This will be a short and quick guide to getting involved with jmodev development. For more detailed information, please look in the documentation folder for a PDF and word document copy of a more formal documentation of the code.

Also, as a note, I strongly recommend you develop on Linux for this. This is what I did, as Windows just requires too much setup to get everything to work out of the box.

What's Going On?

When developing jmodev, I used a combination of VSCode and Apache Maven. I strongly encourage future developers to do the same. An overview of both is below.

This project uses Apache maven to handle package dependencies and building. If you are unfamiliar with Maven, I strongly encourage you to read through their overview on their website (it will take around 35 minutes to complete if you are ensuring that you're reading and understanding everything). I cannot explain how to use Maven better than they can, and it is an invaluable tool to developers everywhere, so learning about it is worth your time.

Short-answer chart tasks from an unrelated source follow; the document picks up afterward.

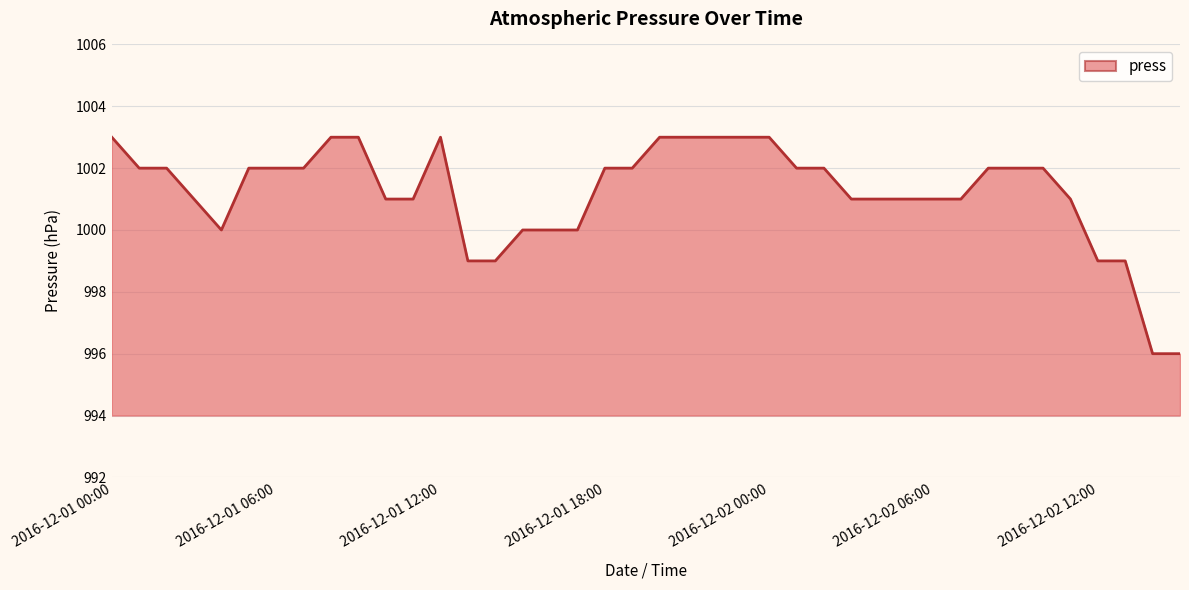

What is the minimum value shown in the chart?

996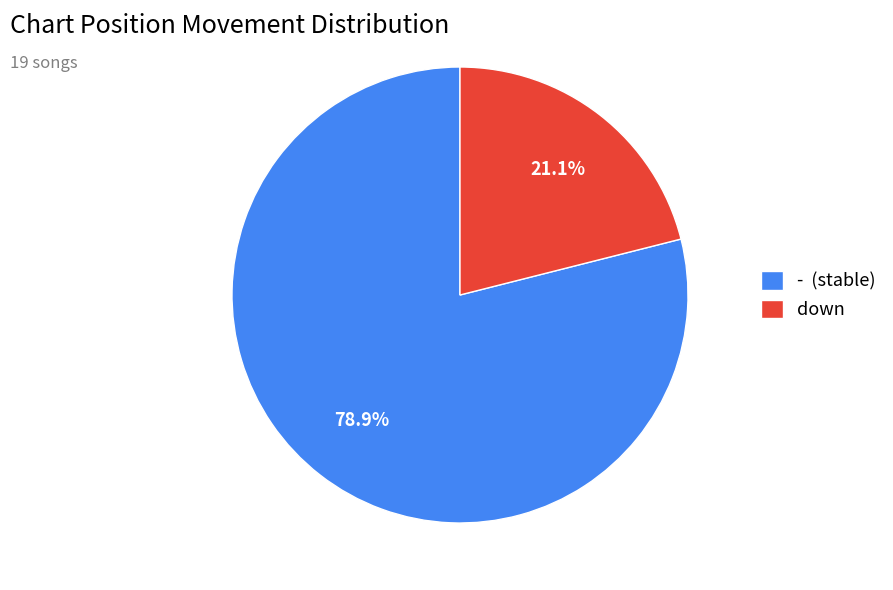

What is the ratio of the value at down to the value at -?

0.3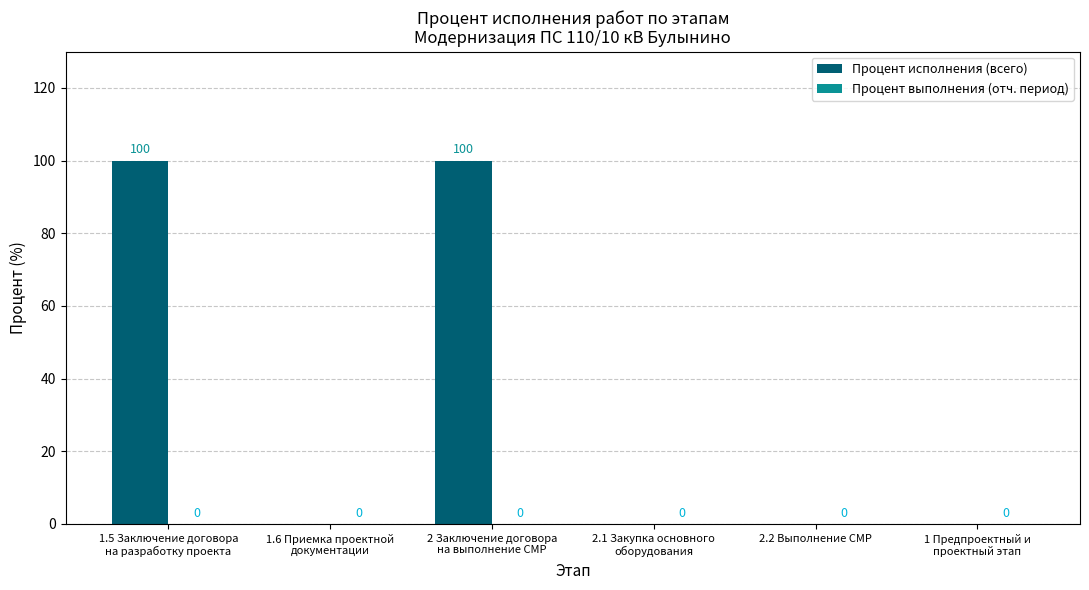

What is the sum of all values?

200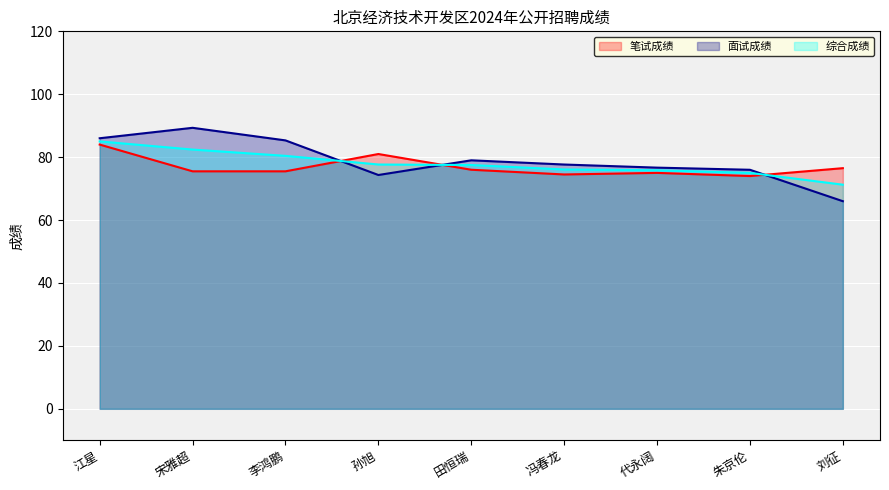

Does the chart display data point markers on the line(s)?

No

Visual Studio code is a great lightweight IDE that can be customized up to heavyweight by the use of its modular extensions feature. Everyone uses their own set of extensions when working with projects, and some people even go further and disable some of them for certain projects. Generally for VSCode, I'd recommend just searching the language you will be working with (in this case, Java), and selecting the most reputable extension or extension bundle.

Building

When building with Maven, I had to do some magic to ensure that the dependencies got bundled into the .jar file with everything else (you can look to the .pom file for whats going on there). The following command is the command you will use to build the file. The file you will be looking for is the one with "jar-with-dependencies" in its name. You run the command from the base level of the repository. After reading the Maven guide that I've linked, the only thing in this line you should be confused by is the assembly:single, which takes all the dependencies and puts them into a .jar file with source code.

mvn clean compile assembly:single

Testing

If you're looking at this repository, you've undoubtedly have had interaction with Professor Mike Lam at JMU. I strongly encourage you talk to him about getting access to a repository with test .cfg files. The testing package is largely empty because this is largely a GUI or I/O based program, and automating GUI or I/O based testing is often more trouble than its worth on projects like these (but if you would like to automate it, go ahead). You will be running your "jar-with-dependencies" file in a repository with .cfg file and the program used to generate the data.

Understanding the code

You can read the code comments for explanations as to what these files perform, but I'd only recommend that after reading the formal documentation in the documentation folder. They will give you an overview of how the whole application works together, and what you might look towards changing. In other words, the comments will give you an explanation of how the specifc section of code works, but the formal documentation will give a coherent overview on how each package and file works in the overall Java application.

About

jmodev stands for JMU ODE Viewer. It is a ode-viewing application developed alongside an ODE research team at JMU.